MATARAM | Mandalikaplus, - Pemalsuan Sertifikat Tanah Di Lombok Barat , 5 Orang Jadi Tersangka 1 Orang telah ditahan Polda NTB. Akan tetapi Polda NTB tidak serius ungkap kasus mafia tanah, karena baru satu orang yang ditahan padahal tersangka nya 5 orang, ada apa.? Hal itu dikatakan dengan nada kecewa, Oni Husain Al Djufri pada media ini.
Setahun berlalu laporan polisi terkait dugaan pemalsuan sertifikat tanah yang berlokasi di Desa Batulayar Lombok Barat, masih belum memperlihatkan titik terang. Pelapor selaku pemilik tanah bernama Daryl Alexander Pontin melalui kuasanya Oni Husain Al Djufri melaporkan oknum developer atau pemilik perusahaan pengembang perumahan bernama M dan B, per tanggal 4 Oktober 2021 lalu, setelah mengambil alih hak atas lahan seluas 3 hektar lebih menggunakan dokumen sertifikat yang dibuat ulang atau digandakan.
Pihak polisi bahkan telah menetapkan terlapor pengganda sertifikat sebagai tersangka, berikut dengan sejumlah perangkat desa, lembaga swadaya masyarakat setempat dan oknum pejabat di Badan Pertanahan Nasional (BPN) Lombok Barat. Namun sepanjang perjalanan penyelidikan dan penyidikan dari lima tersangka, polisi baru melakukan penahanan terhadap satu orang tersangka yakni pegawai BPN.
"Laporan kami ini terkait adanya kelompok atau mafia tanah yang membuat sertifikat tanah diatas tanah atau lahan yang telah bersertifikat. Luas lahan itu 2,79 hektar telah bersertifikat. Proses berjalan namun polisi itu baru menetapkan tersangka pada Oktober 2022 lalu setelah perjalanan panjang kami membuat laporan polisi.
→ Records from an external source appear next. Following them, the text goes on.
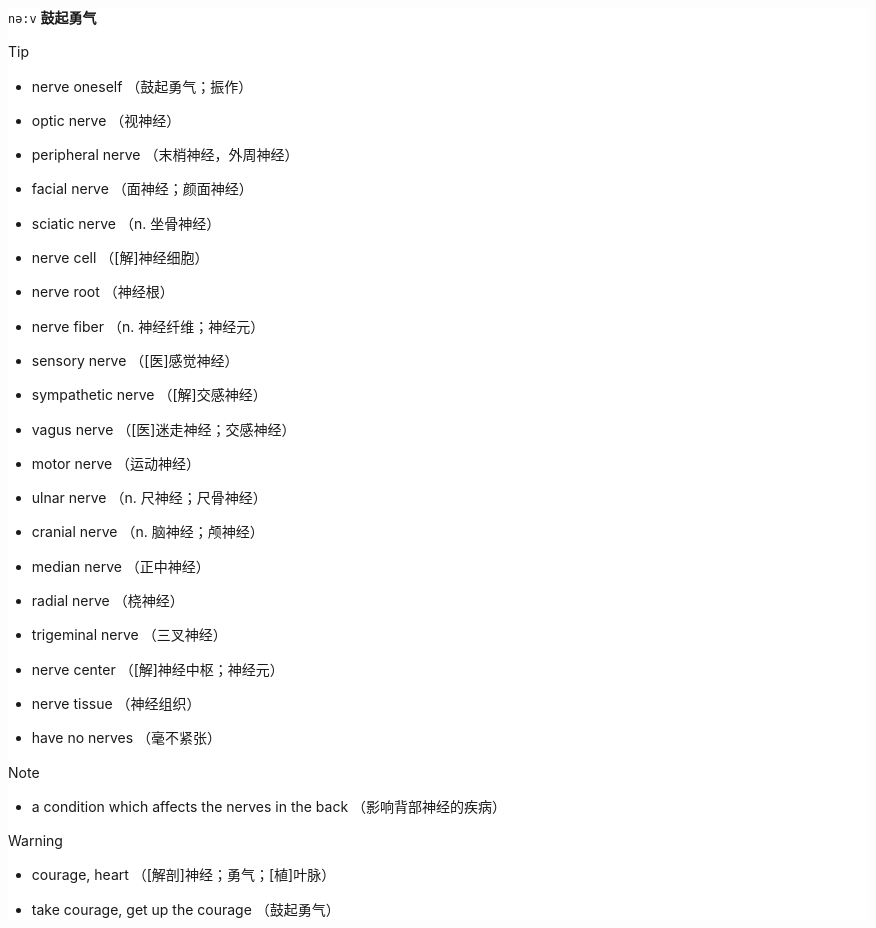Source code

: `nə:v`  **鼓起勇气**

> [!TIP]
>
> - nerve oneself （鼓起勇气；振作）
>
> - optic nerve （视神经）
>
> - peripheral nerve （末梢神经，外周神经）
>
> - facial nerve （面神经；颜面神经）
>
> - sciatic nerve （n. 坐骨神经）
>
> - nerve cell （[解]神经细胞）
>
> - nerve root （神经根）
>
> - nerve fiber （n. 神经纤维；神经元）
>
> - sensory nerve （[医]感觉神经）
>
> - sympathetic nerve （[解]交感神经）
>
> - vagus nerve （[医]迷走神经；交感神经）
>
> - motor nerve （运动神经）
>
> - ulnar nerve （n. 尺神经；尺骨神经）
>
> - cranial nerve （n. 脑神经；颅神经）
>
> - median nerve （正中神经）
>
> - radial nerve （桡神经）
>
> - trigeminal nerve （三叉神经）
>
> - nerve center （[解]神经中枢；神经元）
>
> - nerve tissue （神经组织）
>
> - have no nerves （毫不紧张）
>

> [!NOTE]
>
> - a condition which affects the nerves in the back （影响背部神经的疾病）
>

> [!WARNING]
>
> - courage, heart （[解剖]神经；勇气；[植]叶脉）
>
> - take courage, get up the courage （鼓起勇气）
>

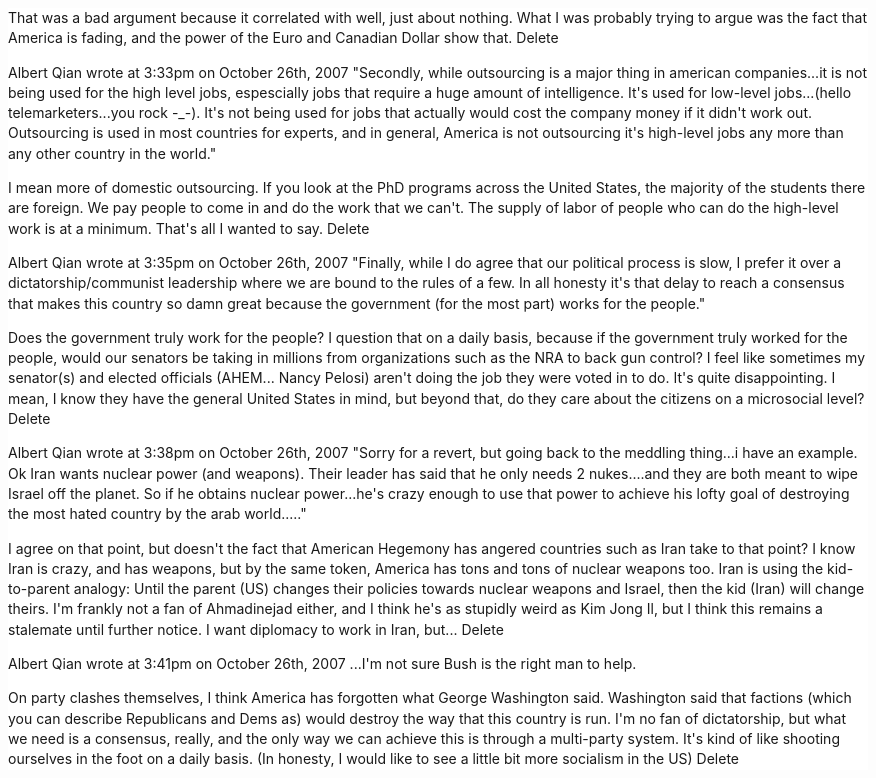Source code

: That was a bad argument because it correlated with well, just about nothing. What I was probably trying to argue was the fact that America is fading, and the power of the Euro and Canadian Dollar show that.
Delete
	
Albert Qian wrote
at 3:33pm on October 26th, 2007
"Secondly, while outsourcing is a major thing in american companies...it is not being used for the high level jobs, espescially jobs that require a huge amount of intelligence. It's used for low-level jobs...(hello telemarketers...you rock -_-). It's not being used for jobs that actually would cost the company money if it didn't work out. Outsourcing is used in most countries for experts, and in general, America is not outsourcing it's high-level jobs any more than any other country in the world."

I mean more of domestic outsourcing. If you look at the PhD programs across the United States, the majority of the students there are foreign. We pay people to come in and do the work that we can't. The supply of labor of people who can do the high-level work is at a minimum. That's all I wanted to say.
Delete
	
Albert Qian wrote
at 3:35pm on October 26th, 2007
"Finally, while I do agree that our political process is slow, I prefer it over a dictatorship/communist leadership where we are bound to the rules of a few. In all honesty it's that delay to reach a consensus that makes this country so damn great because the government (for the most part) works for the people."

Does the government truly work for the people? I question that on a daily basis, because if the government truly worked for the people, would our senators be taking in millions from organizations such as the NRA to back gun control? I feel like sometimes my senator(s) and elected officials (AHEM... Nancy Pelosi) aren't doing the job they were voted in to do. It's quite disappointing. I mean, I know they have the general United States in mind, but beyond that, do they care about the citizens on a microsocial level?
Delete
	
Albert Qian wrote
at 3:38pm on October 26th, 2007
"Sorry for a revert, but going back to the meddling thing...i have an example. Ok Iran wants nuclear power (and weapons). Their leader has said that he only needs 2 nukes....and they are both meant to wipe Israel off the planet. So if he obtains nuclear power...he's crazy enough to use that power to achieve his lofty goal of destroying the most hated country by the arab world....."

I agree on that point, but doesn't the fact that American Hegemony has angered countries such as Iran take to that point? I know Iran is crazy, and has weapons, but by the same token, America has tons and tons of nuclear weapons too. Iran is using the kid-to-parent analogy: Until the parent (US) changes their policies towards nuclear weapons and Israel, then the kid (Iran) will change theirs. I'm frankly not a fan of Ahmadinejad either, and I think he's as stupidly weird as Kim Jong Il, but I think this remains a stalemate until further notice. I want diplomacy to work in Iran, but...
Delete
	
Albert Qian wrote
at 3:41pm on October 26th, 2007
...I'm not sure Bush is the right man to help.

On party clashes themselves, I think America has forgotten what George Washington said. Washington said that factions (which you can describe Republicans and Dems as) would destroy the way that this country is run. I'm no fan of dictatorship, but what we need is a consensus, really, and the only way we can achieve this is through a multi-party system. It's kind of like shooting ourselves in the foot on a daily basis. (In honesty, I would like to see a little bit more socialism in the US)
Delete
Telah ditetapkan 5 orang tersangka, namun baru satu orang yang ditahan di Mapolda NTB," ucap kuasa penyelesaian sengketa, Oni Husain Al Djufri di Mataram pada Selasa (8/11).
Oni Husain menyampaikan kekecewaannya terhadap kinerja polisi yang tidak mengindahkan instruksi pemerintah pusat, agar institusi polri di daerah melakukan upaya masif dalam pemberantasan mafia tanah. Disisi lain pihaknya mencurigai adanya intervensi yang dilakukan oleh empat tersangka lain sehingga tidak turut dilakukan penahanan.
"Kami kecewa selaku pelapor, kenapa Polda NTB tidak menahan seluruh tersangka khususnya tersangka utamanya. Hanya yang ditahan itu satu orang pegawai BPN Lombok Barat, sementara tersangka lain tidak ditahan. Kami menyayangkan itu, kenapa institusi Polri bisa membiarkan tersangka bebas berkeliaran. Sudah jadi tersangka seharusnya ditahan agar tidak menghilangkan barang bukti," katanya.
Terkait intervensi ini, Oni Husain kembali mencontohkan pada analogi berbeda. Dimana satu tersangka yang ditahan polisi adalah petugas ukur di BPN setempat. Sementara menurut catatan kepolisian, kelompok ini telah menerbitkan 3 sertifikat palsu dari 2 sertifikat yang dimiliki untuk luas lahan tersebut. Karenanya ia berharap agar Polda NTB melakukan penahanan terhadap seluruh tersangka.
"Mestinya BPN tentu tidak dari petugas ukur, pertanggungjawaban bisa kepada Kepala BPN yang menerbitkan, laporan dari kami 2 sertifikat tapi yang muncul 3 sertifikat, satu sertifikatnya muncul menurut infonya tanpa dilakukan pengukuran. Jadi terkesan seperti terstruktur dan sistematis. Kami menduga Polda NTB mendapat intervensi dari para tersangka sehingga mereka tidak ditahan," pungkasnya.